Das Projekt INFOWIK hat zum Ziel, die Erfassung von Investitionen in wissensbasiertes Kapital zu verbessern und damit die Innovationsindikatorik als Grundlage zur Messung der Innovationsfähigkeit von Unternehmen und Volkswirtschaften zu verbessern.
In den vergangenen 10 bis 15 Jahren wurde zunehmend erkannt, dass Wissenskapital deutlich mehr als technologisches Wissen umfasst, und dass dieses nicht-technologische Wissen wesentlich ist für das Verständnis von Produktivitätsentwicklung und Wettbewerbsfähigkeit sowohl von Unternehmen als auch von wirtschaftlichen Aggregaten (Sektoren, Regionen, Volkswirtschaften).

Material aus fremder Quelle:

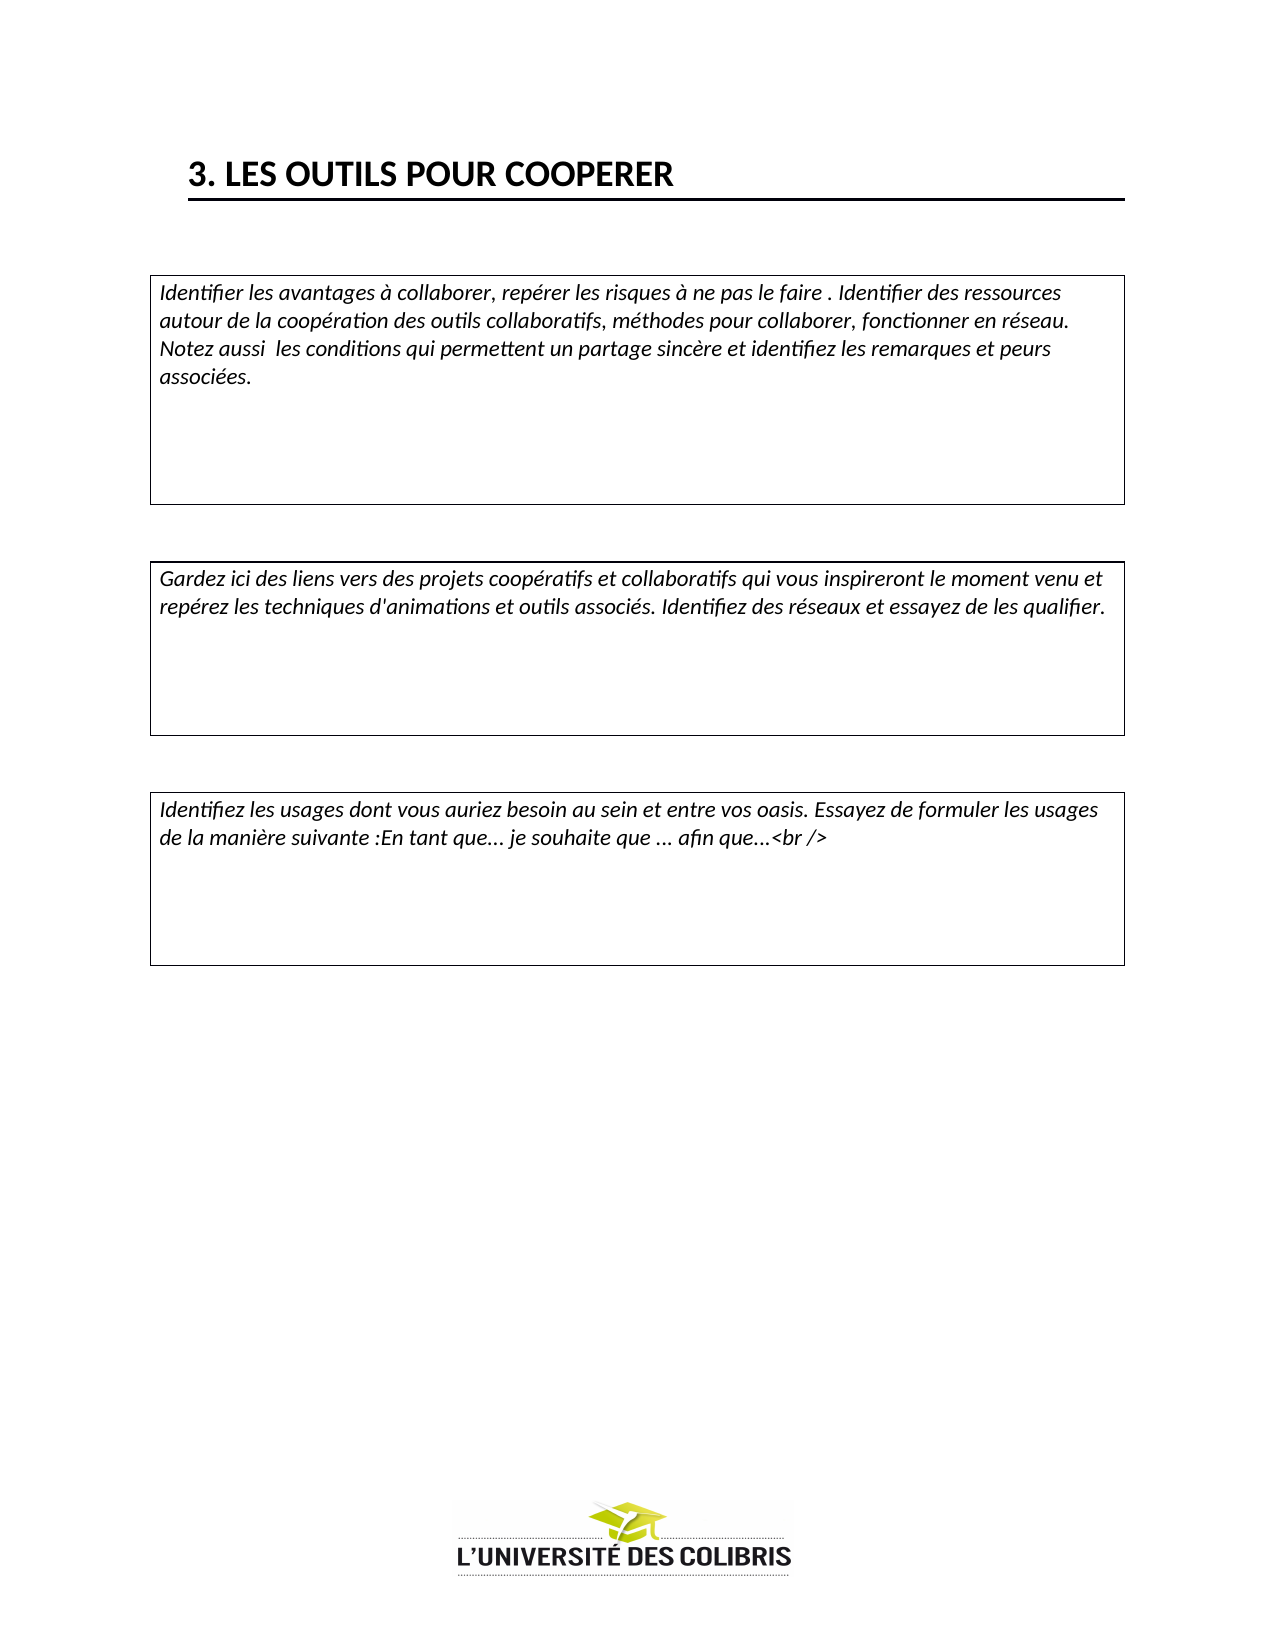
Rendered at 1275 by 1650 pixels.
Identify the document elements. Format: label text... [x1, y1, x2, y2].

list LES OUTILS POUR COOPERER [187, 150, 1125, 201]
text Identifiez les usages dont vous auriez besoin au sein et entre vos oasis. Essayez de formuler les usages de la manière suivante :En tant que... je souhaite que ... afin que...<br /> [151, 793, 1124, 851]
picture [452, 1500, 795, 1577]
text Gardez ici des liens vers des projets coopératifs et collaboratifs qui vous inspireront le moment venu et repérez les techniques d'animations et outils associés. Identifiez des réseaux et essayez de les qualifier. [151, 563, 1124, 621]
text Identifier les avantages à collaborer, repérer les risques à ne pas le faire . Identifier des ressources autour de la coopération des outils collaboratifs, méthodes pour collaborer, fonctionner en réseau. Notez aussi les conditions qui permettent un partage sincère et identifiez les remarques et peurs associées. [151, 276, 1124, 390]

Corrado, Hulten und Sichel (2005, 2006) haben eine Systematik von Wissenskapitalgütern vorgeschlagen, die aus drei Hauptkomponenten besteht: innovationsbezogenes Wissen, computerisierte Informationen und Unternehmenskompetenzen. Während die ersten beiden Komponenten heute bereits über unterschiedliche statistische Erhebungen erfasst werden, liegen zu den Unternehmenskompetenzen keine umfassenden statistischen Daten vor. Diese Kompetenzen beinhalten insbesondere das unternehmensspezifische Humankapital, das unternehmensspezifische Organisationskapital sowie Markenwerte und die Reputation von Unternehmen.
Ziel des Projekts ist es, Wege für eine systematische Erhebung von Investitionen in diese Formen von Wissenskapital zu erschließen, um perspektivisch die Erfassung solcher Investitionen in eine amtliche Statistik integrieren und entsprechende Wissenskapitalstöcke berechnen zu können. Der Schwerpunkt liegt dabei auf Ausgaben für Wissenskapital im Bereich der Unternehmenskompetenzen, da diese im Rahmen der Unternehmensstatistik bisher faktisch nicht berücksichtigt werden.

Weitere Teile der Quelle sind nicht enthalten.